Младший из братьев был директором универмага в Киеве, затем заведующим горторготделом. Он никогда не поднимался в верхние эшелоны власти, но, по сведениям близких семье людей, не был и репрессирован. В 30-е годы пострадал лишь один из двоюродных братьев Лазаря Моисеевича. Что касается его старшего брата Михаила Кагановича, то он был назначен в 1939 году наркомом авиационной промышленности.
К тому времени вошло в обычай преподносить от имени целых народов послания Сталину, в которых не забывали упомянуть остальных «вождей». Например, в послании белорусского народа говорилось:
Звучало у нас Кагановича слово, Он в Гомеле партию нашу растил, Рабочие Витебска помнят Ежова, Отдавшего много для партии сил.
Как видим, имя Кагановича продолжало звучать и прославляться.
Перед бурей
С начала 1939 года Каганович стал наркомом топливной промышленности, а в октябре 1939 года возглавил Наркомат нефтяной промышленности. К тому же он был заместителем Председателя СНК – фактически вторым человеком в Совнаркоме после Молотова.

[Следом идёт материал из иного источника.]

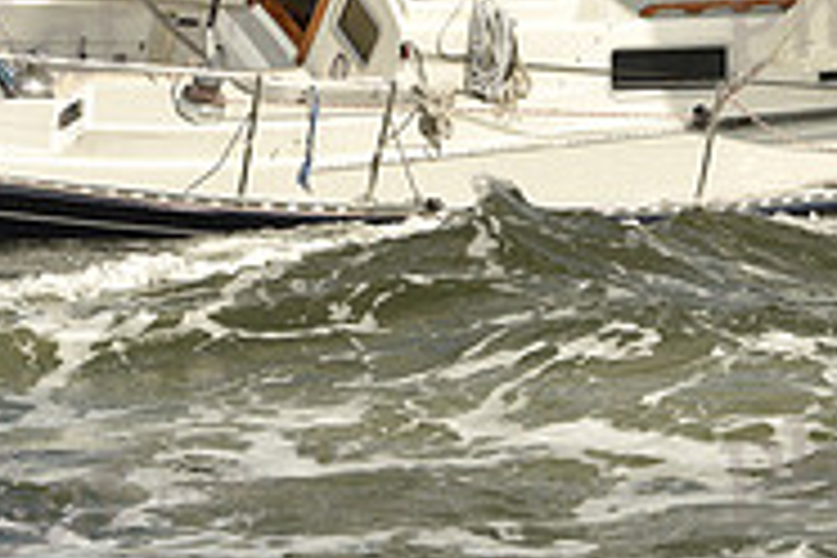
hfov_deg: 9.4
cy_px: -214
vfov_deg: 6.2
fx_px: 5068
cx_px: 490
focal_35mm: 218
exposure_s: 1/800
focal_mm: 70
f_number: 10
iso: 250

Впрочем, ни высокие посты Кагановича, ни восхваления его в печати ничуть не мешали Сталину «задвигать» его на задний план в случае надобности. Во время переговоров с Риббентропом в Москве лишь Каганович из всех членов Политбюро не попадает в списки присутствовавших на приемах. Очевидно, помешало неарийское происхождение.
В начале 1941 года дистанция между Кагановичем и Сталиным обозначилась еще четче, чем прежде. На прошедших в феврале XVIII Всесоюзной конференции ВКП(б) и VIII сессии Верховного Совета Каганович не только ни разу не выступил, но и не председательствовал ни на одном из заседаний. В президиуме он теперь сидел в заднем ряду, рядом со Сталиным не появлялся.
На исходе партконференции Сталин загадал своему «экс-ближайшему» соратнику одну из своих грозных загадок: конференция приняла необычную резолюцию «Об обновлении центральных органов ВКП(б)» из девяти пунктов. В ней сообщалось о довольно многочисленных перемещениях вверх и вниз по партийной линии, а также с мрачной торжественностью делались предупреждения нескольким «нерадивым» работникам, которые, впрочем, оставались на своих местах. То был, несомненно, театральный жест, рассчитанный на рядовых, плохо осведомленных зрителей: и до, и после конференции руководитель любого уровня отправлялся на тот свет или, наоборот, изымался из лагерного ада безо всяких резолюций и публикаций в печати, если почему-либо Хозяин решал не устраивать шума. Из девяти пунктов лишь один был посвящен персонально одному человеку и звучал так: «Предупредить т. Кагановича М. М., который, будучи наркомом авиационной промышленности, работал плохо, что если он не исправится и на новой работе, не выполнит поручений партии и правительства, то будет выведен из состава членов ЦК ВКП(б) и снят с руководящей работы» (Резолюции XVIII Всесоюзной конференции ВКП(б). 15—20 февраля 1941 г. М., 1941. С. 22.). Вероятно, какая-то часть читателей газет и радиослушателей не поняла, о каком именно Кагановиче идет речь, и перепутала знаменитого Лазаря Кагановича с его братом Михаилом. Не исключено, что именно на такой эффект и рассчитывал автор резолюции. В таком случае это мог быть первый шаг – пока еще двусмысленный и осторожный – к будущей кампании дискредитации Кагановича.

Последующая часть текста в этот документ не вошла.